Tuesday, September 10, 2013

Shire List, Part 4: Strategy and Tactics

Dear Reader,

Greetings again from the Forge!  Work is back into full swing, so I'm not sure how much I'll be posting on this blog for the next few weeks, but I'll try to keep it consistent, :)  I'm also hoping to have an update on Operation Tuckborough coming out soon, including a special project I'm working on for the outskirts of the map, :)

As promised in past posts, I'll be laying out a few strategy and tactics thoughts for you all when using a Shire army.  In passing before we begin, Shire is still very new to me, and I get the feeling already that this list is going to take a long time to master, and is also among the softest lists you can field in LOTR.  With low FV, low defense, and low strength, doing damage is really hard with this civ.  But if you play your cards well, I contend that you can pull it out - a claim that I hope to substantiate in the March TMAT Grand Tournament.

For the purpose of this post, I'll be using this list, with a few modifications on the heroes to integrate them into the tactics discussion:

Defenders of Eriador (Shire, LOME)
-Aragorn, Strider w/ armor, bow, and Anduril, Flame of the West: 260 pts
-5 Dunedain: 125 pts
-Meriadoc, Captain of the Shire w/ shield: 35 pts
-Peregrin, Captain of the Shire: 30 pts
-Farmer Maggot w/ Grip, Fang, and Wolf: 50 pts
-12 Hobbit Shirriffs: 48 pts
-4 Battlin' Brandybucks: 16 pts
-8 Tookish Archers: 40 pts

Total: 599 pts, 36 units, 11* Might, 13 bows

I'm currently in a quandary, because I want to add another Battlin' Brandybuck for 4 points to bring me to 603 (which, in the games I tend to play, is the max on the grace limit), but I don't want to buy another blister of Hobbit Militia to gain one more model, :P  Maybe I can use a Merry to fill the role, as he's a Brandybuck after all, :)  In any event, as we discuss the strategy and tactics of the Shire list, I'll be using this team with a few changes here and there to incorporate specific heroes that may also prove useful in those situations.


Before discussing specific placements in combat, I'd like to begin by discussing some of the things you'll need to keep in mind when playing with a Shire team.  There are a number of easy generalizations a general could make regarding this team (don't lose fights as you'll likely die, plan on reaching your break point every game, run a "spam army" of weaker warriors to cover an incredible amount of archery, etc.), but I'm not going to do that here - primarily because I'm not convinced that all of those statements are true.  Instead, I want to discuss four rules of thumb that you should keep in mind that will help your tactical analysis and placement.

1.  Distance will be tricky for your force.  With only 4" movement for all of your hobbits, and only 6-8" for your rangers and dogs, you lack the mobility that most civs prize.  Dwarf commanders will be used to this, but for those of us used to moving 6" for base units and 10" for cavalry, the lack of speed in the list makes reinforcing weak elements of your force extremely difficult.  Keep your elements close, so that if one of them needs help (from Aragorn, primarily), they will be within reaching distance.  Close distance on your terms as much as possible.

Distance will also prove painful against heavy archer/throwing weapon civs, as you cannot close distance easily against any of those weapons.  The tactics laid out in the next section will help with this, but it's worth saying something up-front:

If the map is bare, you're going to lose.

**STORED DATA**
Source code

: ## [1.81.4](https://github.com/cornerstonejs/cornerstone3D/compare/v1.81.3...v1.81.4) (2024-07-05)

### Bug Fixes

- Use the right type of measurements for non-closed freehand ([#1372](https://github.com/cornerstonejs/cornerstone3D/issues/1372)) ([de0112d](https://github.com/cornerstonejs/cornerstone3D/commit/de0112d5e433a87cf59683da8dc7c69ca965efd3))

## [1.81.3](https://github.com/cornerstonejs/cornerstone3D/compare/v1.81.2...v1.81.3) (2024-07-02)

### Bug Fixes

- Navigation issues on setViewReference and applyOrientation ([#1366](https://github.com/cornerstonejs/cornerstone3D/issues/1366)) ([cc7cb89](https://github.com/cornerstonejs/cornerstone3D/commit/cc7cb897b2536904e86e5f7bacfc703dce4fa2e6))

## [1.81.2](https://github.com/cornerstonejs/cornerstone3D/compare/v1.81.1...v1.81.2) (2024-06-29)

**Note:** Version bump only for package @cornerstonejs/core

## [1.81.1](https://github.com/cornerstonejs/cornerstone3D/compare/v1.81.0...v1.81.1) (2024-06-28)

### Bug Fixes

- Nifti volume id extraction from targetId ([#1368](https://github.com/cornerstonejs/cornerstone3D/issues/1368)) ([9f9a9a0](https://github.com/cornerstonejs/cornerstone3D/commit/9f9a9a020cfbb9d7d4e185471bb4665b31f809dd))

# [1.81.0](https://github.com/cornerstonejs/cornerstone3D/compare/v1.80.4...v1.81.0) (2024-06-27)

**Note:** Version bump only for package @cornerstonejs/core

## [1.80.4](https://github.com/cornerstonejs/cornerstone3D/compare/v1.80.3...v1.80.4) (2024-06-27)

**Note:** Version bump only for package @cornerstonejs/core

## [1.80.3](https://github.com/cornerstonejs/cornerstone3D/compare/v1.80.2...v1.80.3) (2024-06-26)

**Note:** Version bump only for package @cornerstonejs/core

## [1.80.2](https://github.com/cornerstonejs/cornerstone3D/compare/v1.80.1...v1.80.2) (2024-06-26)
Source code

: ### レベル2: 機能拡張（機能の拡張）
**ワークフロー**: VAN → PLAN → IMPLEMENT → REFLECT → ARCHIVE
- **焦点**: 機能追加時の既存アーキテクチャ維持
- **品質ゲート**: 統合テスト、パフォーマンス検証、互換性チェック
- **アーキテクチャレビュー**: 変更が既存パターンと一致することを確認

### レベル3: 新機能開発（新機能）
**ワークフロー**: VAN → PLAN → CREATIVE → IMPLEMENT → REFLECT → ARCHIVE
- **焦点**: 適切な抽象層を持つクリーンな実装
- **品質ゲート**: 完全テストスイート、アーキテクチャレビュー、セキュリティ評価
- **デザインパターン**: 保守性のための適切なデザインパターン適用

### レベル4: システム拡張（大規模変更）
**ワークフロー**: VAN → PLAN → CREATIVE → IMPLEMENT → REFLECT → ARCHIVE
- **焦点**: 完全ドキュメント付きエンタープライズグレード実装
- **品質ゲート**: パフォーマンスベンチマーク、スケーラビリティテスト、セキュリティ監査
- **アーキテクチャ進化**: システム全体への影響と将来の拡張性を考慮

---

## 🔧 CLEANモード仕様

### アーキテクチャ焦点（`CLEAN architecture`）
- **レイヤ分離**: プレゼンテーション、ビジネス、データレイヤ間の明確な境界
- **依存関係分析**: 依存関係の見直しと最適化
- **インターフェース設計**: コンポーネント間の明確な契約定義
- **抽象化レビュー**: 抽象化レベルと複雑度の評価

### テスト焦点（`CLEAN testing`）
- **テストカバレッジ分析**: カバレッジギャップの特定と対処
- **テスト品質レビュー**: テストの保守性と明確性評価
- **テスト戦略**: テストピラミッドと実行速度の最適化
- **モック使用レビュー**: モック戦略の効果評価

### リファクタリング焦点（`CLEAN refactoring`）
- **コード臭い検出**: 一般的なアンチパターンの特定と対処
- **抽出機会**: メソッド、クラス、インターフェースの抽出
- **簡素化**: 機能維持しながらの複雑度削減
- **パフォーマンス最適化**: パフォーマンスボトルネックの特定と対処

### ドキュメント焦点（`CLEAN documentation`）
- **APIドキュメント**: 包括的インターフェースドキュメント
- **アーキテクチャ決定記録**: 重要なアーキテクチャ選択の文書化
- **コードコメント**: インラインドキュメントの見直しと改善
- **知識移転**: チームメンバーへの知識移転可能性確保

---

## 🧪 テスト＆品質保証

**EXERCISE INSTRUCTIONS**
A: In the Shire tactics post, transcribe everything from "Greetings again from" down to "TMAT Grand Tournament.".
B: Condense the paragraph of the Shire tactics post that begins "Distance will be tricky for your force" into a short bulleted list that keeps its main points.

**SOLUTIONS TO EACH TASK**
A:
Greetings again from the Forge!  Work is back into full swing, so I'm not sure how much I'll be posting on this blog for the next few weeks, but I'll try to keep it consistent, :)  I'm also hoping to have an update on Operation Tuckborough coming out soon, including a special project I'm working on for the outskirts of the map, :)

As promised in past posts, I'll be laying out a few strategy and tactics thoughts for you all when using a Shire army.  In passing before we begin, Shire is still very new to me, and I get the feeling already that this list is going to take a long time to master, and is also among the softest lists you can field in LOTR.  With low FV, low defense, and low strength, doing damage is really hard with this civ.  But if you play your cards well, I contend that you can pull it out - a claim that I hope to substantiate in the March TMAT Grand Tournament.

B:
- All hobbits move only 4", and rangers and dogs only 6-8", so the force lacks the mobility most civs prize.
- Dwarf commanders will be used to this. Players used to 6" base units and 10" cavalry will find it extremely difficult to reinforce weak elements.
- Keep elements close so that any that need help, mainly from Aragorn, are within reach.
- Close distance on your own terms as much as possible.